The resolution to that problem isn't clear, one way or the other. But, while physicians in other states don't seem to have run into difficulty, marijuana-unfriendly jurisdictions absolutely have yanked business licenses from property owners who rent to dispensaries. Licenses of all sorts often include vague wording and requirements, subject to to interpretation by the people who grant them and can revoke them. Occupational licensing-wise in Massachusetts, says WBUR:
There's no clarity yet from state licensing boards. Panels that review nurses, mental health workers, dentists and many other professions says they are waiting for the Department of Public Health to write regulations on medical marijuana before "determining whether changes to board regulations or policy may be appropriate."
But cops and security guards are definitely screwed.

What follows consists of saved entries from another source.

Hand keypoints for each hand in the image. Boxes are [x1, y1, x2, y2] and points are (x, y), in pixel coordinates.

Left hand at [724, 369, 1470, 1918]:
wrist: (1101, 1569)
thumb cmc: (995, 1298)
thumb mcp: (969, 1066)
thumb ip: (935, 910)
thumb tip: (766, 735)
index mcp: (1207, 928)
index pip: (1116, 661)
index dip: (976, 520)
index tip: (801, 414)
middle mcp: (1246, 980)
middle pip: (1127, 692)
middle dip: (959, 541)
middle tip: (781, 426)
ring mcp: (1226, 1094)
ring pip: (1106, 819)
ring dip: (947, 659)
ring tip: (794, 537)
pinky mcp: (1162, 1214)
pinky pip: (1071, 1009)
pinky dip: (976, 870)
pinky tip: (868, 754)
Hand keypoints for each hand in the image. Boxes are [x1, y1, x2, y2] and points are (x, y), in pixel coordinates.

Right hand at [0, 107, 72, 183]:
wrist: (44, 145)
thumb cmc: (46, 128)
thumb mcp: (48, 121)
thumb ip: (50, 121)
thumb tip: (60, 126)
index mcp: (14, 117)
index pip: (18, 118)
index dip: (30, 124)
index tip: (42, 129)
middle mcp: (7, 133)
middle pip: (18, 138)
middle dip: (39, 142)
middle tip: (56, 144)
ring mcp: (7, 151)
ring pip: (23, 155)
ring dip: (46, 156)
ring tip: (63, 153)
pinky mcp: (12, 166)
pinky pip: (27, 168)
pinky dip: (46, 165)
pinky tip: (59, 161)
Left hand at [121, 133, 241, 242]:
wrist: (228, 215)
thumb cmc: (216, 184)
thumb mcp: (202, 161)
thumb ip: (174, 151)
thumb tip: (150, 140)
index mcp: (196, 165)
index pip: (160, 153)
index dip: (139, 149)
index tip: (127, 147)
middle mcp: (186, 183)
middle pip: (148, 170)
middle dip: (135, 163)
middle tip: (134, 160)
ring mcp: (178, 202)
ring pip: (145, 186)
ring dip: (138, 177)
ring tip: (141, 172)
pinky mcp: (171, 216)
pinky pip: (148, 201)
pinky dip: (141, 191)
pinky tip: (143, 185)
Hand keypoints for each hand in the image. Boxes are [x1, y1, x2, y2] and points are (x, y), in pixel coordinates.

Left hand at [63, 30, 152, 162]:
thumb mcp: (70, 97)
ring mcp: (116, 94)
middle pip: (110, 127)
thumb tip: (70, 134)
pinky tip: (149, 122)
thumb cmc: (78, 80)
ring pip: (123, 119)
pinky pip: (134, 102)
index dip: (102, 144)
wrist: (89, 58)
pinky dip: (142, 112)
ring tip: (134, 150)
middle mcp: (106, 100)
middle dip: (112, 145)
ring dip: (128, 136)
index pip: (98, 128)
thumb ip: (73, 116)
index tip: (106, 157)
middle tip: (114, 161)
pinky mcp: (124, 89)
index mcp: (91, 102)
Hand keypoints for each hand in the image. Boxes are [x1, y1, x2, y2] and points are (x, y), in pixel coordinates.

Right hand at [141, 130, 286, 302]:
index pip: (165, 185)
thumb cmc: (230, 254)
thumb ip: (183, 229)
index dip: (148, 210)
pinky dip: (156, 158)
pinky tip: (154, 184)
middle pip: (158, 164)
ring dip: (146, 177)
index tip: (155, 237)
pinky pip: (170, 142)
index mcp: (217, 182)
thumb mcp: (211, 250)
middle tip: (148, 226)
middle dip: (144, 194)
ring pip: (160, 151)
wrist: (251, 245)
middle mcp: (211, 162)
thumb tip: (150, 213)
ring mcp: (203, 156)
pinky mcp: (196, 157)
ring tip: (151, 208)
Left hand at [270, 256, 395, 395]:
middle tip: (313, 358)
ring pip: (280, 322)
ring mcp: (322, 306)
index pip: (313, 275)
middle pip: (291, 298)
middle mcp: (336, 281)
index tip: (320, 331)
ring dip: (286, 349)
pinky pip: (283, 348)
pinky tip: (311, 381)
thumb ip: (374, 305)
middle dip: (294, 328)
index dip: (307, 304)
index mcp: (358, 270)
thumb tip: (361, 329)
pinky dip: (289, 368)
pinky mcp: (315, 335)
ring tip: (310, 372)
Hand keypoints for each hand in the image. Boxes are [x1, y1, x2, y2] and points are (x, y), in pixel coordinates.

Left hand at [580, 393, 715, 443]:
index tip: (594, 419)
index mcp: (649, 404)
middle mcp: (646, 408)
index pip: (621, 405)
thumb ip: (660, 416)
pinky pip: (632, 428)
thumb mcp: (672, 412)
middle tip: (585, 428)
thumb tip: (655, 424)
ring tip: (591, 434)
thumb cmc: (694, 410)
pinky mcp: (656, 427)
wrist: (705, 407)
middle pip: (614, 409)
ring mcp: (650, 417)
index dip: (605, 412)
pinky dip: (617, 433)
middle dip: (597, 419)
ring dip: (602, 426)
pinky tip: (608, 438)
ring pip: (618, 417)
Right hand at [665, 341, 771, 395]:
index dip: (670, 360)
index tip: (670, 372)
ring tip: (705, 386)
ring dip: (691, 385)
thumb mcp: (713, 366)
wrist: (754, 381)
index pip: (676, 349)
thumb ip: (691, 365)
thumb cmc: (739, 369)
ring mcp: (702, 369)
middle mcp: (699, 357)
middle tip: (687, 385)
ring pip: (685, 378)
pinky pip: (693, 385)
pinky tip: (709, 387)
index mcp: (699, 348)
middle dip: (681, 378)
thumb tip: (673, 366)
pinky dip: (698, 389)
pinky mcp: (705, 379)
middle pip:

"Any person who uses or is addicted to marijuana, regardless of whether the state has passed legislation authorizing marijuana use for medicinal purposes, is prohibited by federal law from possessing firearms or ammunition," says Donna Sellers, a spokeswoman for the Bureau of Alcohol, Tobacco and Firearms.
People in many occupations often find licensing an easy way to "professionalize" their industries and to, quite honestly, raise an often stupid and expensive barrier to entry so as to protect the income of existing practitioners. But, in doing so, they turn the right to make a living into a state-granted privilege. And the power to revoke that privilege is exercised by government officials who might be moved to act by the use of medical marijuana — or anything else that displeases them.
*I checked with my physician wife, and it turns out this isn't legally correct, but has become a reality of the health care industry. The DEA number is now the Social Security number of medicine — a universal ID number that you really can't do without.